Our routine was to buy the kiddie pack of juice and popcorn that came in a nice manageable box with a holder for the juice. It was perfect for my shaky hands. I eyed the chocolate bars in the display case and asked Lincoln if he would like one. I should have known better. Decisions were beyond him and his distress was obvious. I changed the subject…I was learning…and we took our front row seats. Minutes later Maureen sat down beside me and handed me a chocolate bar, and not just any chocolate bar, not one from the display case, but obviously one from their private stash. A large, thin bar of smooth, dark chocolate and, I am sure, an expensive one. Such a sweet kindness. I watched the beginning of the movie through tears. No one who knows the Paquette’s will be surprised by this story but that moment, that gift lives in my memory as one of my most treasured. For all that Marius and Maureen lost to that horrific flood—the amazing memorabilia, a lifetime’s savings, the emotional cost— they will always have the deep love and respect of one small town because they are good, good to the core, and their actions speak to their goodness in very big ways and in the very small.

The grief is unavoidable no matter how or where we try to stuff it away. We just have to walk with it. That’s all. And we need the examples of the brave and the good, like Jann Arden, like Maureen and Marius Paquette, to show us the way forward.

I think how lucky I am that this is how my day began.

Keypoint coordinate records

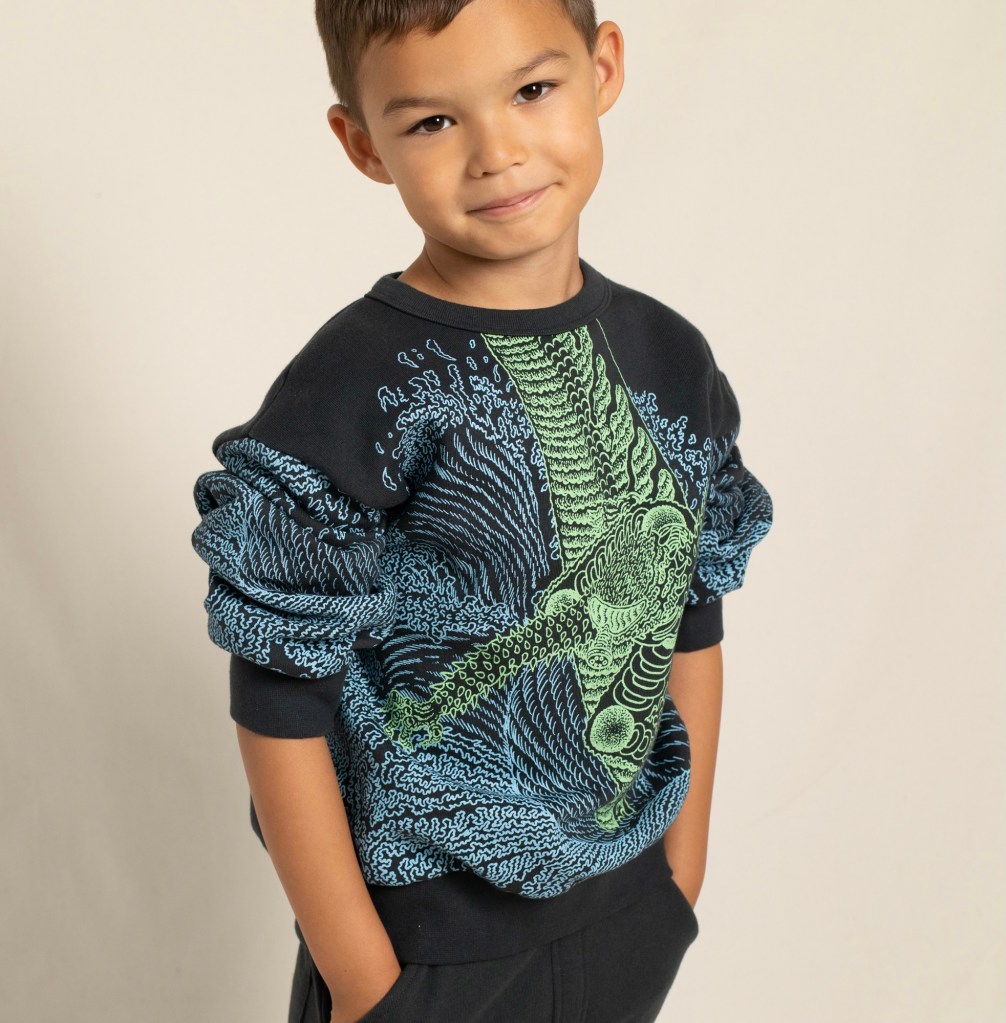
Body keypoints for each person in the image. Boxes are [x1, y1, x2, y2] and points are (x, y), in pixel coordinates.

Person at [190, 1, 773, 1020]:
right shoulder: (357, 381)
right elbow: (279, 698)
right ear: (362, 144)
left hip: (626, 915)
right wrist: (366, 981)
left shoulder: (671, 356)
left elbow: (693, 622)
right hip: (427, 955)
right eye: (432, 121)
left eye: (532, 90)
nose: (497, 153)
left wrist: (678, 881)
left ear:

THINGS TO DO:
1. According to the text about the Paquettes, what did Maureen hand the writer after sitting down beside them?
2. Copy the passage of the text about the Paquettes from "The grief is" to "my day began.".

RESULTS FOR EACH TASK:
1. A large, thin bar of smooth, dark chocolate from the Paquettes' private stash.

2.
The grief is unavoidable no matter how or where we try to stuff it away. We just have to walk with it. That’s all. And we need the examples of the brave and the good, like Jann Arden, like Maureen and Marius Paquette, to show us the way forward.

I think how lucky I am that this is how my day began.